その顔は苦渋に満ち、普段の彼らしくなく眉間に皺を浮かべていた。

 

「そうだ、ISの産みの親にしてコアの唯一製造可能な人間。篠ノ之束彼女以外に考えられない。そして是が何を意味するかというと、世界中の情報や出来事がISのコアネットワークを通して奴に伝わり、国家機密でさえも、篠ノ之束は容易に手にする事が出来る。いわば彼女は世界規模でカンニングをしているのだ。開発に携わった科学者達の努力を嘲笑い、その成果を知らぬうちに盗んでいく。
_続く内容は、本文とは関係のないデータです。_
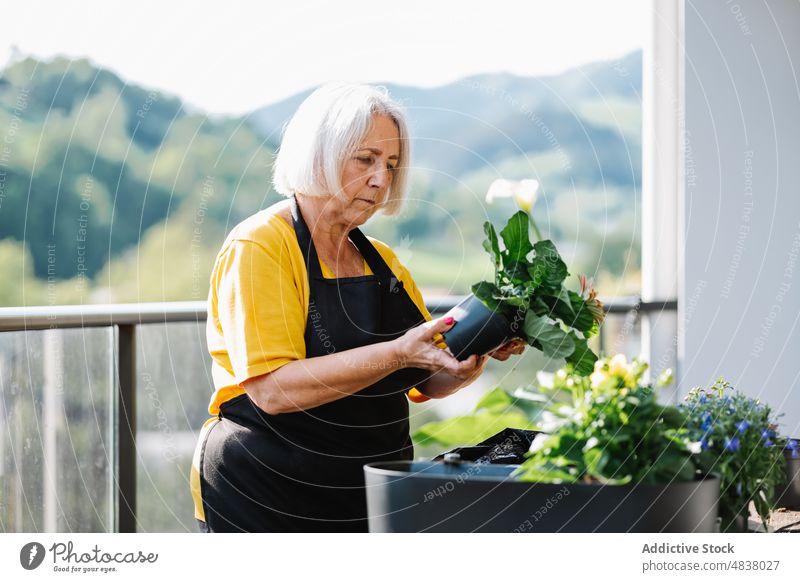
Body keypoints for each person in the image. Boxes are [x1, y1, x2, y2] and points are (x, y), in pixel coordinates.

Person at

だが、もっとも恐ろしいのは、奴が全ISコアに一定の指示を下せるという点だ。奴が一度命令を下せば世界中のISが人類に牙を向き、世界は奴に膝を屈するだろう。」

 

そこまでいい終える内に、すっかりタバコは短くなり、燃えた灰が垂れ下がり今にも落ちそうであった。

 

暫く所長室に沈黙が続いたが、ミノフスキー博士が、

 

「所長の言いたい事は分かります。私も同じ科学者として篠ノ之束にシンパシーを感じてはいましたが、今回の事で彼女が唯のテロリストで盗人だったという事が分かりました。しかし、それが一体全体どうして私の研究を公開しないことに繋がるのですか?」

 

「......今研究を発表すれば各国は挙って技術の公開を迫るだろう。年々厳しくなる地球環境にエネルギー問題を一気に解決する発明だからな、手段は選ばんだろう。そうなれば博士の身のも危険が生じるが、問題なのは国外に流出した技術がISコアのネットワークを伝わってクイーン、篠ノ之束に伝わってしまうことだ。そうなればどういう結果になるか......君には分かるだろう。」

 

「テロリストが核兵器を自在に製造し、それを使用できる。篠ノ之束程の天才ならば設備と資金さえあれば容易に完成させられるでしょう。製造に必要なヘリウム3は各国に貯蔵されている分を奪取すれば容易に足ります。そうなれば、ISを使った核特攻兵器の完成。世界は最後の審判を迎える.....それが連邦上層部のストーリーですか。」

 

「ああ、そうだ。連邦はテロリストに核に技術が渡るのを恐れている、いや、今以上にISが進化することを恐れているのだ。核融合炉が完成しなくても、その技術があれば今まで以上にエネルギーを得られ、大量破壊兵器の搭載も可能になる。そうなればお互い殲滅戦は必至だ、言うまでも無く地上にいる人類は死滅するだろうな。」

 

タバコは既に灰皿に押し付けられ、所長の口には新しいタバコが加えられていた。

 

「.....私が完成させなくても、時間があれば天災がいずれ完成させるでしょう.....。」

 

「そうなったときはその時だ。私たちにはどうすることも出来ん。さあ、全ては話したぞ、研究に戻りたまえ。」

 

所長に手で追い払われた私は、誰にも言えない秘密を抱えつつ、学会を追放された時のように、失意の中廊下を歩き続けた.....。

 

 

 

 

 

 

 

 

 

 

 

 

 

 

 

 

 

 

 

その後、幽鬼に取りつかれたかのように研究に打ち込み、核融合炉内に発生する特殊な電磁壁、ミノフスキー粒子を発見し、博士の提唱したミノフスキー物理学の正しさが証明された。

 

しかし、彼等の功績が報われるのには、長い、長い、時間を必要とした....。